Task directions:
Gather every line from the records below that contains the string "mensual", and copy each one in full.

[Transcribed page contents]
■ ■ ■ ■ ■ ■ ■

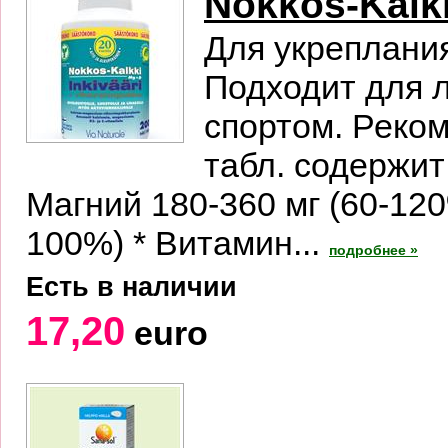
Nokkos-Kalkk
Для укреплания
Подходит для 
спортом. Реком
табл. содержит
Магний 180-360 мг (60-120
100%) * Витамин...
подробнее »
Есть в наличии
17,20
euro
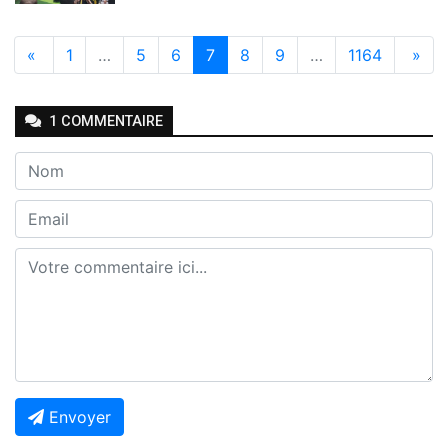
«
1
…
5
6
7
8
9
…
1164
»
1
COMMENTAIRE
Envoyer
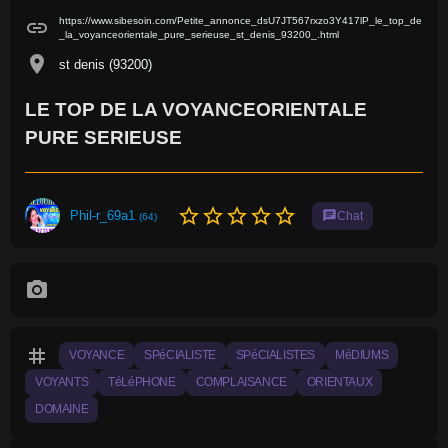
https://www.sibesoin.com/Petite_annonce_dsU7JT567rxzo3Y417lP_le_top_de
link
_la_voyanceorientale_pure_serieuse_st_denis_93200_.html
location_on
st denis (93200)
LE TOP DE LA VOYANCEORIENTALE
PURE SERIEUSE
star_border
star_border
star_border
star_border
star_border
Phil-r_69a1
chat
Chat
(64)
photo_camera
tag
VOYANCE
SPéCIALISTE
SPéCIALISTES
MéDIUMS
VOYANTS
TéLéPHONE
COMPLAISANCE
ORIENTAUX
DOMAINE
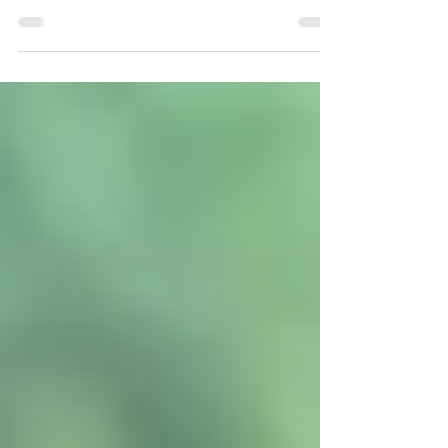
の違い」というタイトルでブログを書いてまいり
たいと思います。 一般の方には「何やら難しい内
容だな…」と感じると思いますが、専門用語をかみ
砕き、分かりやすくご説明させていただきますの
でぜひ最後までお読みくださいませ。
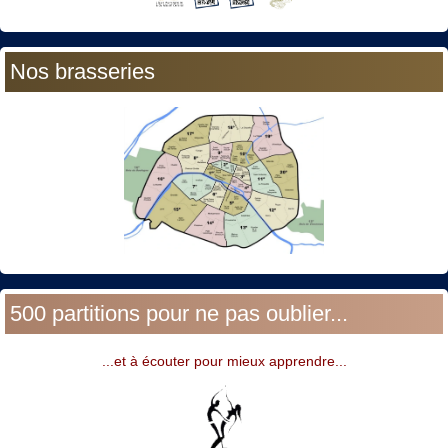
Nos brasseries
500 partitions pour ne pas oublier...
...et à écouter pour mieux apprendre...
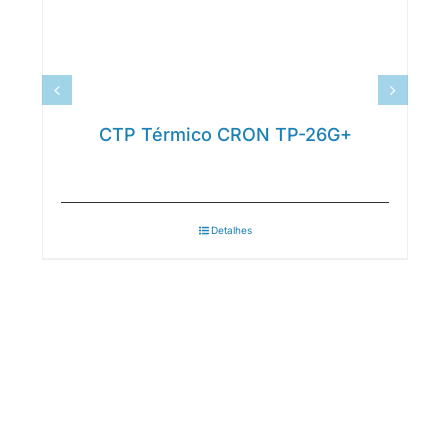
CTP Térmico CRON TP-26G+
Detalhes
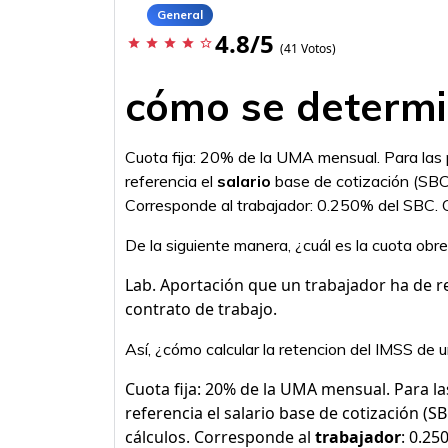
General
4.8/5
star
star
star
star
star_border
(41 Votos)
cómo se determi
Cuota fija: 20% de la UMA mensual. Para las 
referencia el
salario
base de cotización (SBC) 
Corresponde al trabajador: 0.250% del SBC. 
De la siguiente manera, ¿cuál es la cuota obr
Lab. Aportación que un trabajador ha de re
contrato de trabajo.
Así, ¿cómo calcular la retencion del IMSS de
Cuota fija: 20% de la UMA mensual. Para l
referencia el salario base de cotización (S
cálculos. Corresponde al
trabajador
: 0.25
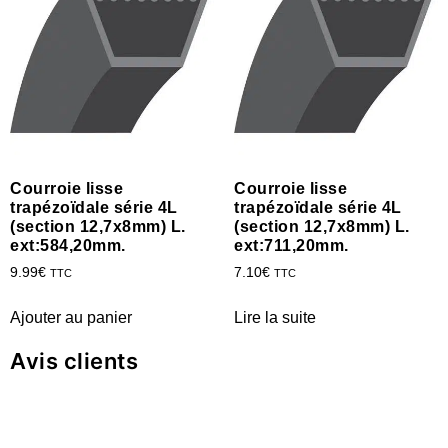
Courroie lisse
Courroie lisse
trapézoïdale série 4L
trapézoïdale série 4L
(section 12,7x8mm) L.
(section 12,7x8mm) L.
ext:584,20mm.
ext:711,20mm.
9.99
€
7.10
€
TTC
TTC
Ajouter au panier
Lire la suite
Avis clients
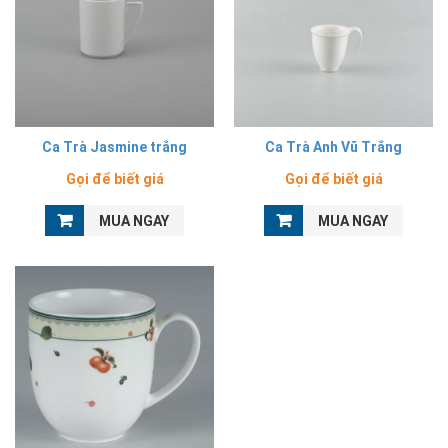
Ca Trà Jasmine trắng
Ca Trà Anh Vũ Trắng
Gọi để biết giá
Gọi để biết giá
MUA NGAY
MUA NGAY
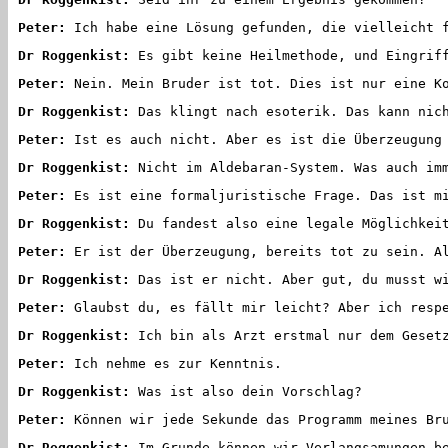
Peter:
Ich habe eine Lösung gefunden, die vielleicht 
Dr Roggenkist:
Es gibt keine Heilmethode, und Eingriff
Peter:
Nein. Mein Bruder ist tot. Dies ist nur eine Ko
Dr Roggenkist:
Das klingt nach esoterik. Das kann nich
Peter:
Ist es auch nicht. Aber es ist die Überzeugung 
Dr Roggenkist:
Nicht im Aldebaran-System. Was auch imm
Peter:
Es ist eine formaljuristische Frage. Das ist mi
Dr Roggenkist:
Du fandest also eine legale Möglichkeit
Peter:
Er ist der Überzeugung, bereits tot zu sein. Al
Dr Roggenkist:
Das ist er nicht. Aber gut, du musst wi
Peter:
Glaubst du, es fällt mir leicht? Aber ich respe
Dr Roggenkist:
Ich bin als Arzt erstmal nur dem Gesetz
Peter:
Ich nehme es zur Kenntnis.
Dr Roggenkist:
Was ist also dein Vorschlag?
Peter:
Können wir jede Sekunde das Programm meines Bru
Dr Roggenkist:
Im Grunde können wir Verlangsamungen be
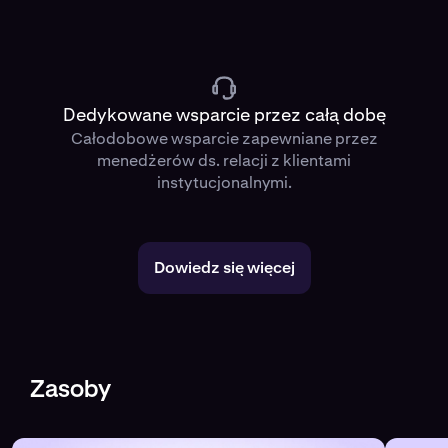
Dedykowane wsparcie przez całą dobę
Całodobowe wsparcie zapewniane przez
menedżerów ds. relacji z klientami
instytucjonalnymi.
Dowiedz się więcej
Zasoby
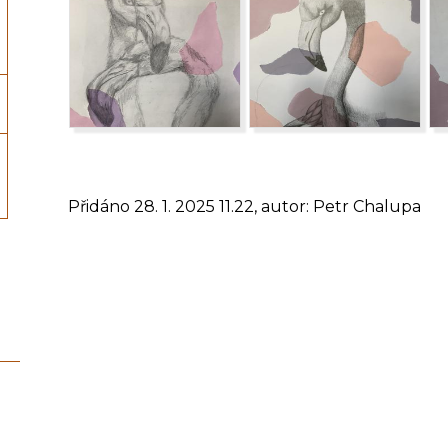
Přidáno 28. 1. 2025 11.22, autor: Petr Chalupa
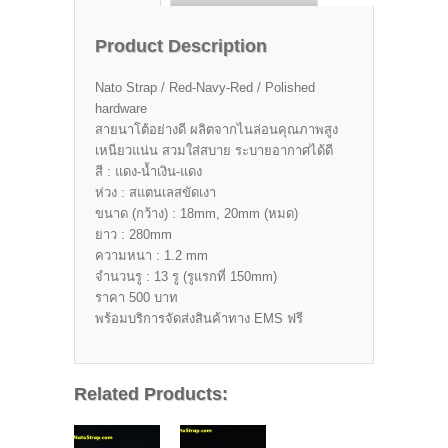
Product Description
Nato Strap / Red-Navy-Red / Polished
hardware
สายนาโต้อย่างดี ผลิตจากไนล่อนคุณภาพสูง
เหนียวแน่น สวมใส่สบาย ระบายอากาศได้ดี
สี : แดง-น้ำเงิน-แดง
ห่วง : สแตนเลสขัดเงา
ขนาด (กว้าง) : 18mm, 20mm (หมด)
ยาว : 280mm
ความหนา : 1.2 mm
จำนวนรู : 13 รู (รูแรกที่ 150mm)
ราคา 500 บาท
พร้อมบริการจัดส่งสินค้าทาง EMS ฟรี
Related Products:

■ ■ ■ ■ ■ ■ ■

Result:
Cuota fija: 20% de la UMA mensual. Para las 
Cuota fija: 20% de la UMA mensual. Para l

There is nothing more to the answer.